第22話 赤い狂星(10)

 そんなに身近に神がいていいのだろうか。


 静羅も神。


 和哉も神。


 そんな偶然あるんだろうか。


 疑問を抱きながら日の照っている空を見る。


 それから、


「あ。3時だ」


 ふと時計を見て静羅は焦った。


 帰る時間を計算に入れるとそろそろ戻らないとヤバイ。


 彼らの言っていることは気になるが、ここは帰るべきだろう。


「俺そろそろ帰るわ。帰らないと和哉がうるさいから」


 渡されていた手鏡を返して静羅が突然そう言った。


 言ったが早いかもう背を向けている。


「兄者っ!? ちょっと待ってくれっ!!」


「俺は翔南高校というところの男子寮に住んでる。用があったらそっちから来いよ。但し人に気付かれないようにしろよ。天界がどうのとか神さまがどうのとか、そんな頭狂ってんじゃないかって話を人に聞かれるつもりはねえんだ」


「翔南高校の男子寮?」


「まあその外見じゃあ同じ学年にはなれないだろうけどな。なれるとしたら志岐って言ったっけ? そいつぐらいだとは思うけど。じゃあな。縁があったらまた逢おうぜ」


 それだけ言って静羅はヒラヒラと手を振って歩いていってしまった。


「兄者」


「あれはまだ信じてくださっていませんわね。王子は」


「まあ無理もない。こんな非常識な話を普通の人間の認識しかない王子に信じてもらおうという方がどうかしているんだから。それより居場所を教えてもらっただけ有り難いと思わないと。これで色々と手を打てるし」


「それより紫瑠さま」


「どうした、柘那?」


「先程王子は奇妙なことに興味を持たれていませんでした?」


「奇妙なこと?」


「生命を狙われることがあるのかと」


「ああ。

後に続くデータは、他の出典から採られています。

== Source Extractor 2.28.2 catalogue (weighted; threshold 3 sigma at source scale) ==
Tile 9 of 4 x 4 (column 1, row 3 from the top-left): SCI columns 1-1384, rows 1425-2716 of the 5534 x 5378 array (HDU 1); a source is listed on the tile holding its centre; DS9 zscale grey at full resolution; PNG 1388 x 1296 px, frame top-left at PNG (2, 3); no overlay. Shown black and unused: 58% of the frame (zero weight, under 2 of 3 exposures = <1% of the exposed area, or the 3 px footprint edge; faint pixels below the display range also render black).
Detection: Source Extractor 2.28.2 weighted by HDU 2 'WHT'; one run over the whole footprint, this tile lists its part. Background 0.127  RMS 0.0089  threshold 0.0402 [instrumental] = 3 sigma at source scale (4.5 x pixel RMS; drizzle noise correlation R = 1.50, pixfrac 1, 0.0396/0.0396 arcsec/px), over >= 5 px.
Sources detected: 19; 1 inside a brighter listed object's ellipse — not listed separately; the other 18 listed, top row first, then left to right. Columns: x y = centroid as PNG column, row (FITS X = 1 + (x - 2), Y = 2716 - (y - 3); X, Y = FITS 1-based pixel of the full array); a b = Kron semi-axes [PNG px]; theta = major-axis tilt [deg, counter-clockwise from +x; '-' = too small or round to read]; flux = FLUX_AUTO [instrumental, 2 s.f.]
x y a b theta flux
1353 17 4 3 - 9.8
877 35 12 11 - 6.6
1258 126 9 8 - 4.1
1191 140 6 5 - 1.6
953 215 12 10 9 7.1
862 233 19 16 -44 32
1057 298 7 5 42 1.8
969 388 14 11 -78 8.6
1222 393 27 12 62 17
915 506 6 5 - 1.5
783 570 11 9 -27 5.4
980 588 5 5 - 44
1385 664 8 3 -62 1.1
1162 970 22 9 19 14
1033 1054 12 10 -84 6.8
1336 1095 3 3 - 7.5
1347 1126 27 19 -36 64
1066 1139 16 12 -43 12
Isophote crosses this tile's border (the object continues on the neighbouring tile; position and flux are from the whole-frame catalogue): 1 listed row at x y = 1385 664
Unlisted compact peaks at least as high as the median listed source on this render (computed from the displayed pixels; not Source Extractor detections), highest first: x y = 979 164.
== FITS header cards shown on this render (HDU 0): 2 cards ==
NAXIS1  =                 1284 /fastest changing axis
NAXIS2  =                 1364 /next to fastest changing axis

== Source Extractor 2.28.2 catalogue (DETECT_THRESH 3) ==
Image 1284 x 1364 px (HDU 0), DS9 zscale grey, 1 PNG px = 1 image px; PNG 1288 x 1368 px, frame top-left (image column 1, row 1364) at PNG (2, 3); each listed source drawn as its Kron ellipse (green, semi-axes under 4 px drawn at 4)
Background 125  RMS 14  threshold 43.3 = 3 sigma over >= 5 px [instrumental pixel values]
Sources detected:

そういえば……」


 そこから変な流れの会話になったので、うっかり流れかけていた。


「もしかして王子はだれかにお生命を狙われているのではないでしょうか」


「……え?」


 志岐が絶句して紫瑠は険しい顔になった。


「柘那の予感か?」


「はい。なんとなくですが。そう感じます」


「それはまずいな。早く兄者に近付く術を探さないと。翔南高校、か」


 阿修羅の王子だとはっきりした静羅。


 その静羅の封印を解いた和哉は一体何者なのか。


 しかも天族の要とも言える東天王と南天王が従っている。


 そこへ介入した夜叉の王子に阿修羅族からの迎えの3人組。


 これから運命は思いがけない方向へ動こうとしていた。